§ WORK ITEM: Every line of the data is to be transcribed without error.

(Stored data)
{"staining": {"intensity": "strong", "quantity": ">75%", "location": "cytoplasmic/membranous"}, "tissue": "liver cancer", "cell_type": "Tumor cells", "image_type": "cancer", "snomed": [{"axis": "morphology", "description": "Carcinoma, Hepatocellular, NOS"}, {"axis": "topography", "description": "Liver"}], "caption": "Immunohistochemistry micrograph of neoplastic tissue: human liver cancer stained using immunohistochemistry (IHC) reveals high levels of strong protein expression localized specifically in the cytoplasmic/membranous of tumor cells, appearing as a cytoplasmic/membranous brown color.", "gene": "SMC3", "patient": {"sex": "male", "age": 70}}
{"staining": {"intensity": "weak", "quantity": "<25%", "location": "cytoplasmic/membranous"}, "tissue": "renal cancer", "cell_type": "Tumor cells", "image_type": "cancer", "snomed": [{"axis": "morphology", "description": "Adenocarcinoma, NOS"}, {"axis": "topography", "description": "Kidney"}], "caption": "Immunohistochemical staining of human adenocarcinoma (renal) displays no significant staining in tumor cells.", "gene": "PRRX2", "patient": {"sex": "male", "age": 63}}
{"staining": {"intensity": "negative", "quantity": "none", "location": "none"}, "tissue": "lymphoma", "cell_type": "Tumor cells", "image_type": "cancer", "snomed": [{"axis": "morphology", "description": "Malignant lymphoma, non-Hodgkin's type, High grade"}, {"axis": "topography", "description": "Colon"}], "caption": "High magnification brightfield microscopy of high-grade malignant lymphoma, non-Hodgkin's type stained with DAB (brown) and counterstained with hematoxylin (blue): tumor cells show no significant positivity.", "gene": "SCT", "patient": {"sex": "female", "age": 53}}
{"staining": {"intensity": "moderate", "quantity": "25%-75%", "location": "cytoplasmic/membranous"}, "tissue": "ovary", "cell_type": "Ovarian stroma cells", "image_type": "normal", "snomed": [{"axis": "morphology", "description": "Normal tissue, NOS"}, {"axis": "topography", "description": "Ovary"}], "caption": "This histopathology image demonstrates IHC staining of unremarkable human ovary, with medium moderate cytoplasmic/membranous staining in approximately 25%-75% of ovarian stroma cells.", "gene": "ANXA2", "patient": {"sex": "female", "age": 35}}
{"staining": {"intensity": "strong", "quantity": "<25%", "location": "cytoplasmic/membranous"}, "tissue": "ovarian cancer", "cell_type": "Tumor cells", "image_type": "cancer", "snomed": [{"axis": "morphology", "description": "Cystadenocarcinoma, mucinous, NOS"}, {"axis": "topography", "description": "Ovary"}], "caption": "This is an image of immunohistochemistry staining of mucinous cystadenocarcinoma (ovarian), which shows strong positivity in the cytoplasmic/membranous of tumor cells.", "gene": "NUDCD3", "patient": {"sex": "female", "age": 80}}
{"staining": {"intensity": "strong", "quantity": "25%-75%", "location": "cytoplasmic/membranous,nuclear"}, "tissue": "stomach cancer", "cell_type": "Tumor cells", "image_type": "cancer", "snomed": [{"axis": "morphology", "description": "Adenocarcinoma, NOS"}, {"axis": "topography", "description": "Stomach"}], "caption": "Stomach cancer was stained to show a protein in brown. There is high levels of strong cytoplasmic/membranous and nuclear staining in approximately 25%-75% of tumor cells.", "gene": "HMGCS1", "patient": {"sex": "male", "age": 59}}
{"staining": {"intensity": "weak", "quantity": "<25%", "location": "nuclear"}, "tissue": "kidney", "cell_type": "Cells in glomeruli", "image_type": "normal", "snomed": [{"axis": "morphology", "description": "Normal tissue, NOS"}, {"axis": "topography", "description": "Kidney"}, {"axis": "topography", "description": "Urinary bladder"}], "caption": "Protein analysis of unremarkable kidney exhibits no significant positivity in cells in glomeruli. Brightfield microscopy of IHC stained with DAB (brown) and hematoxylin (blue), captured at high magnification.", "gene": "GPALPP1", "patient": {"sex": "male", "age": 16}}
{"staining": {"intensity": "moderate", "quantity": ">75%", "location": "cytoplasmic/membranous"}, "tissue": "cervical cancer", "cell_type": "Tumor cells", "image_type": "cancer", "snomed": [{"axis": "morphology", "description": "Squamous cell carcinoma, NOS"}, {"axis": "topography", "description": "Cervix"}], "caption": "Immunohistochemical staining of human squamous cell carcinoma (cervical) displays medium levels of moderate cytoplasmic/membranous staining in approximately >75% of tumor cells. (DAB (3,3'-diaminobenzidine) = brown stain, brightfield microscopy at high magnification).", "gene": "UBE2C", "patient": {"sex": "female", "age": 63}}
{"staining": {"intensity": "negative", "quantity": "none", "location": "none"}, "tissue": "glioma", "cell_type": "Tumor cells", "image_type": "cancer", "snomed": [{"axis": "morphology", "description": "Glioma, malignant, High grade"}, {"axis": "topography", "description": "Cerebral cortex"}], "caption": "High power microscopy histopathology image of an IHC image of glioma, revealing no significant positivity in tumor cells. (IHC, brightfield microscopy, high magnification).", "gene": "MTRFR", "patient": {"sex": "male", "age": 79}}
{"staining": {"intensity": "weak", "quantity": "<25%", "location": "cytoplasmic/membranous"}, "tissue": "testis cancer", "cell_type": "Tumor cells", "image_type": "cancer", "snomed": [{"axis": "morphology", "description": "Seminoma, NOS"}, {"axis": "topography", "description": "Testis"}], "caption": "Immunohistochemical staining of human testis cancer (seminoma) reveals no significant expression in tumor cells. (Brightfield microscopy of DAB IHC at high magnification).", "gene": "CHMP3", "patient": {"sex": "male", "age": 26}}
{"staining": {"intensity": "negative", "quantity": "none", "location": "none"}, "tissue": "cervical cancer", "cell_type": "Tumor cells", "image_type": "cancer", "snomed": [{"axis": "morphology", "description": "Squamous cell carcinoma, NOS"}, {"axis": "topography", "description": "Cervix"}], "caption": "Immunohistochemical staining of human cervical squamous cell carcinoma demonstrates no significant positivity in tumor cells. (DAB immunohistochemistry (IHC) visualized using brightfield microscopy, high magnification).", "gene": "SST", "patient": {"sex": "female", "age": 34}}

§ EXERCISE RESPONSE:
{"staining": {"intensity": "strong", "quantity": ">75%", "location": "cytoplasmic/membranous"}, "tissue": "liver cancer", "cell_type": "Tumor cells", "image_type": "cancer", "snomed": [{"axis": "morphology", "description": "Carcinoma, Hepatocellular, NOS"}, {"axis": "topography", "description": "Liver"}], "caption": "Immunohistochemistry micrograph of neoplastic tissue: human liver cancer stained using immunohistochemistry (IHC) reveals high levels of strong protein expression localized specifically in the cytoplasmic/membranous of tumor cells, appearing as a cytoplasmic/membranous brown color.", "gene": "SMC3", "patient": {"sex": "male", "age": 70}}
{"staining": {"intensity": "weak", "quantity": "<25%", "location": "cytoplasmic/membranous"}, "tissue": "renal cancer", "cell_type": "Tumor cells", "image_type": "cancer", "snomed": [{"axis": "morphology", "description": "Adenocarcinoma, NOS"}, {"axis": "topography", "description": "Kidney"}], "caption": "Immunohistochemical staining of human adenocarcinoma (renal) displays no significant staining in tumor cells.", "gene": "PRRX2", "patient": {"sex": "male", "age": 63}}
{"staining": {"intensity": "negative", "quantity": "none", "location": "none"}, "tissue": "lymphoma", "cell_type": "Tumor cells", "image_type": "cancer", "snomed": [{"axis": "morphology", "description": "Malignant lymphoma, non-Hodgkin's type, High grade"}, {"axis": "topography", "description": "Colon"}], "caption": "High magnification brightfield microscopy of high-grade malignant lymphoma, non-Hodgkin's type stained with DAB (brown) and counterstained with hematoxylin (blue): tumor cells show no significant positivity.", "gene": "SCT", "patient": {"sex": "female", "age": 53}}
{"staining": {"intensity": "moderate", "quantity": "25%-75%", "location": "cytoplasmic/membranous"}, "tissue": "ovary", "cell_type": "Ovarian stroma cells", "image_type": "normal", "snomed": [{"axis": "morphology", "description": "Normal tissue, NOS"}, {"axis": "topography", "description": "Ovary"}], "caption": "This histopathology image demonstrates IHC staining of unremarkable human ovary, with medium moderate cytoplasmic/membranous staining in approximately 25%-75% of ovarian stroma cells.", "gene": "ANXA2", "patient": {"sex": "female", "age": 35}}
{"staining": {"intensity": "strong", "quantity": "<25%", "location": "cytoplasmic/membranous"}, "tissue": "ovarian cancer", "cell_type": "Tumor cells", "image_type": "cancer", "snomed": [{"axis": "morphology", "description": "Cystadenocarcinoma, mucinous, NOS"}, {"axis": "topography", "description": "Ovary"}], "caption": "This is an image of immunohistochemistry staining of mucinous cystadenocarcinoma (ovarian), which shows strong positivity in the cytoplasmic/membranous of tumor cells.", "gene": "NUDCD3", "patient": {"sex": "female", "age": 80}}
{"staining": {"intensity": "strong", "quantity": "25%-75%", "location": "cytoplasmic/membranous,nuclear"}, "tissue": "stomach cancer", "cell_type": "Tumor cells", "image_type": "cancer", "snomed": [{"axis": "morphology", "description": "Adenocarcinoma, NOS"}, {"axis": "topography", "description": "Stomach"}], "caption": "Stomach cancer was stained to show a protein in brown. There is high levels of strong cytoplasmic/membranous and nuclear staining in approximately 25%-75% of tumor cells.", "gene": "HMGCS1", "patient": {"sex": "male", "age": 59}}
{"staining": {"intensity": "weak", "quantity": "<25%", "location": "nuclear"}, "tissue": "kidney", "cell_type": "Cells in glomeruli", "image_type": "normal", "snomed": [{"axis": "morphology", "description": "Normal tissue, NOS"}, {"axis": "topography", "description": "Kidney"}, {"axis": "topography", "description": "Urinary bladder"}], "caption": "Protein analysis of unremarkable kidney exhibits no significant positivity in cells in glomeruli. Brightfield microscopy of IHC stained with DAB (brown) and hematoxylin (blue), captured at high magnification.", "gene": "GPALPP1", "patient": {"sex": "male", "age": 16}}
{"staining": {"intensity": "moderate", "quantity": ">75%", "location": "cytoplasmic/membranous"}, "tissue": "cervical cancer", "cell_type": "Tumor cells", "image_type": "cancer", "snomed": [{"axis": "morphology", "description": "Squamous cell carcinoma, NOS"}, {"axis": "topography", "description": "Cervix"}], "caption": "Immunohistochemical staining of human squamous cell carcinoma (cervical) displays medium levels of moderate cytoplasmic/membranous staining in approximately >75% of tumor cells. (DAB (3,3'-diaminobenzidine) = brown stain, brightfield microscopy at high magnification).", "gene": "UBE2C", "patient": {"sex": "female", "age": 63}}
{"staining": {"intensity": "negative", "quantity": "none", "location": "none"}, "tissue": "glioma", "cell_type": "Tumor cells", "image_type": "cancer", "snomed": [{"axis": "morphology", "description": "Glioma, malignant, High grade"}, {"axis": "topography", "description": "Cerebral cortex"}], "caption": "High power microscopy histopathology image of an IHC image of glioma, revealing no significant positivity in tumor cells. (IHC, brightfield microscopy, high magnification).", "gene": "MTRFR", "patient": {"sex": "male", "age": 79}}
{"staining": {"intensity": "weak", "quantity": "<25%", "location": "cytoplasmic/membranous"}, "tissue": "testis cancer", "cell_type": "Tumor cells", "image_type": "cancer", "snomed": [{"axis": "morphology", "description": "Seminoma, NOS"}, {"axis": "topography", "description": "Testis"}], "caption": "Immunohistochemical staining of human testis cancer (seminoma) reveals no significant expression in tumor cells. (Brightfield microscopy of DAB IHC at high magnification).", "gene": "CHMP3", "patient": {"sex": "male", "age": 26}}
{"staining": {"intensity": "negative", "quantity": "none", "location": "none"}, "tissue": "cervical cancer", "cell_type": "Tumor cells", "image_type": "cancer", "snomed": [{"axis": "morphology", "description": "Squamous cell carcinoma, NOS"}, {"axis": "topography", "description": "Cervix"}], "caption": "Immunohistochemical staining of human cervical squamous cell carcinoma demonstrates no significant positivity in tumor cells. (DAB immunohistochemistry (IHC) visualized using brightfield microscopy, high magnification).", "gene": "SST", "patient": {"sex": "female", "age": 34}}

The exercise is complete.